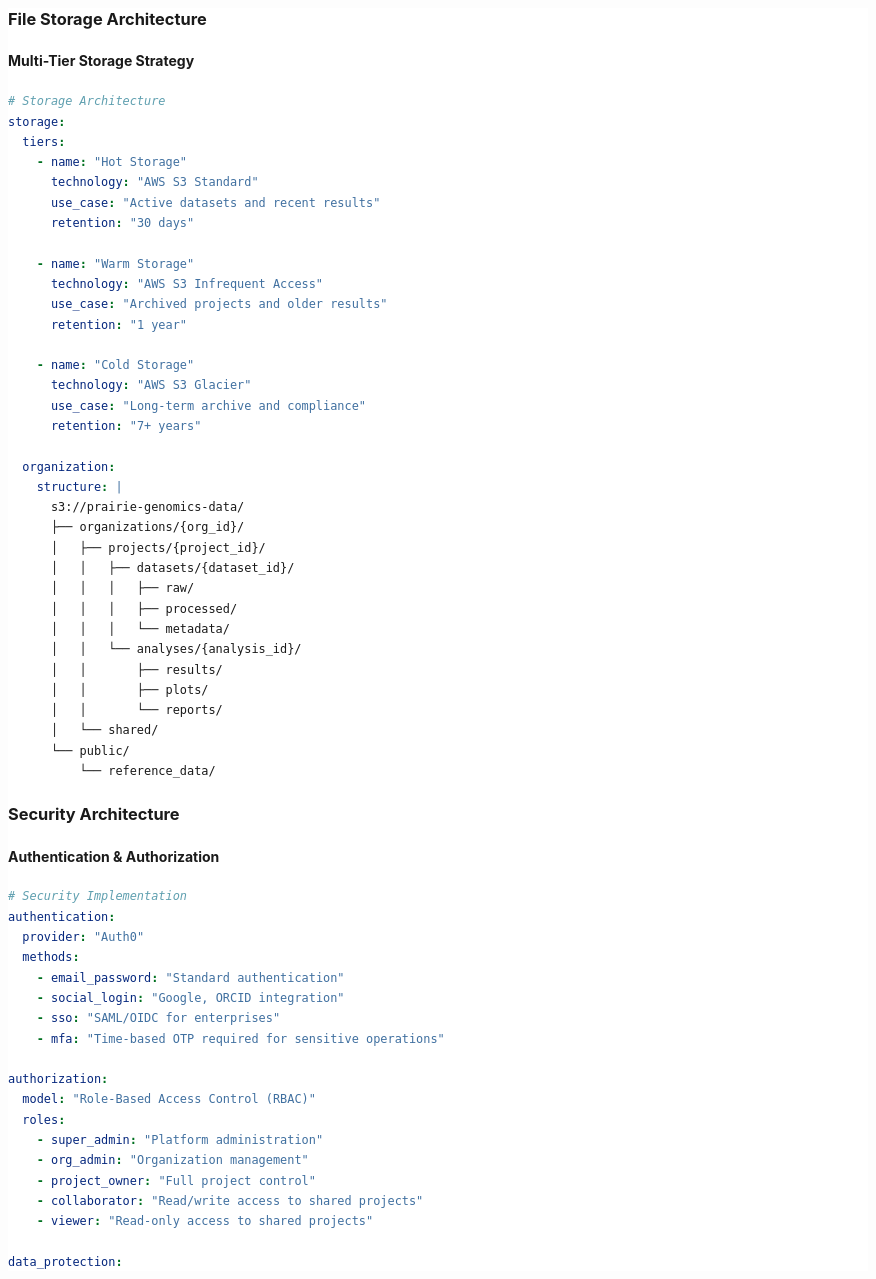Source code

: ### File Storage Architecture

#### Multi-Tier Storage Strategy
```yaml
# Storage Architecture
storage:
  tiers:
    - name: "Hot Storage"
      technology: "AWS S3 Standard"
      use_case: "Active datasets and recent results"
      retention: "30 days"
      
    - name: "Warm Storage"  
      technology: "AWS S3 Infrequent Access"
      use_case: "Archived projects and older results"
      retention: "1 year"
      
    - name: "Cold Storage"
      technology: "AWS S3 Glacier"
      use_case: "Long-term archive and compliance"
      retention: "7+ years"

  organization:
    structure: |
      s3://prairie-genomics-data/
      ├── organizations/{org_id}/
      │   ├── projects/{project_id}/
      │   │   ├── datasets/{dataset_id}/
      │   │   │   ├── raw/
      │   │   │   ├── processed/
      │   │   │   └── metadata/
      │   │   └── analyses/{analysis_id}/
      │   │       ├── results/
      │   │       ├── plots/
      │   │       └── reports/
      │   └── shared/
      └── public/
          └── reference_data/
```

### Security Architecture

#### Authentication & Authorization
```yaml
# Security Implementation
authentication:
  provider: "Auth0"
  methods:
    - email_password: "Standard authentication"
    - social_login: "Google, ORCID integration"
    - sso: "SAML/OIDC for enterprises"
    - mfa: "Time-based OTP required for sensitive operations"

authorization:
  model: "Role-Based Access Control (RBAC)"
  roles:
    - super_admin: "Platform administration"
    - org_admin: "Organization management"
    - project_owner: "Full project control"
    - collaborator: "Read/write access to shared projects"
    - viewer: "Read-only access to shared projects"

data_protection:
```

----

Task goal:
I'd like the material repeated word for word, without the pictures it holds.

Result:
Source code

: ### File Storage Architecture

#### Multi-Tier Storage Strategy
```yaml
# Storage Architecture
storage:
  tiers:
    - name: "Hot Storage"
      technology: "AWS S3 Standard"
      use_case: "Active datasets and recent results"
      retention: "30 days"
      
    - name: "Warm Storage"  
      technology: "AWS S3 Infrequent Access"
      use_case: "Archived projects and older results"
      retention: "1 year"
      
    - name: "Cold Storage"
      technology: "AWS S3 Glacier"
      use_case: "Long-term archive and compliance"
      retention: "7+ years"

  organization:
    structure: |
      s3://prairie-genomics-data/
      ├── organizations/{org_id}/
      │   ├── projects/{project_id}/
      │   │   ├── datasets/{dataset_id}/
      │   │   │   ├── raw/
      │   │   │   ├── processed/
      │   │   │   └── metadata/
      │   │   └── analyses/{analysis_id}/
      │   │       ├── results/
      │   │       ├── plots/
      │   │       └── reports/
      │   └── shared/
      └── public/
          └── reference_data/
```

### Security Architecture

#### Authentication & Authorization
```yaml
# Security Implementation
authentication:
  provider: "Auth0"
  methods:
    - email_password: "Standard authentication"
    - social_login: "Google, ORCID integration"
    - sso: "SAML/OIDC for enterprises"
    - mfa: "Time-based OTP required for sensitive operations"

authorization:
  model: "Role-Based Access Control (RBAC)"
  roles:
    - super_admin: "Platform administration"
    - org_admin: "Organization management"
    - project_owner: "Full project control"
    - collaborator: "Read/write access to shared projects"
    - viewer: "Read-only access to shared projects"

data_protection:
```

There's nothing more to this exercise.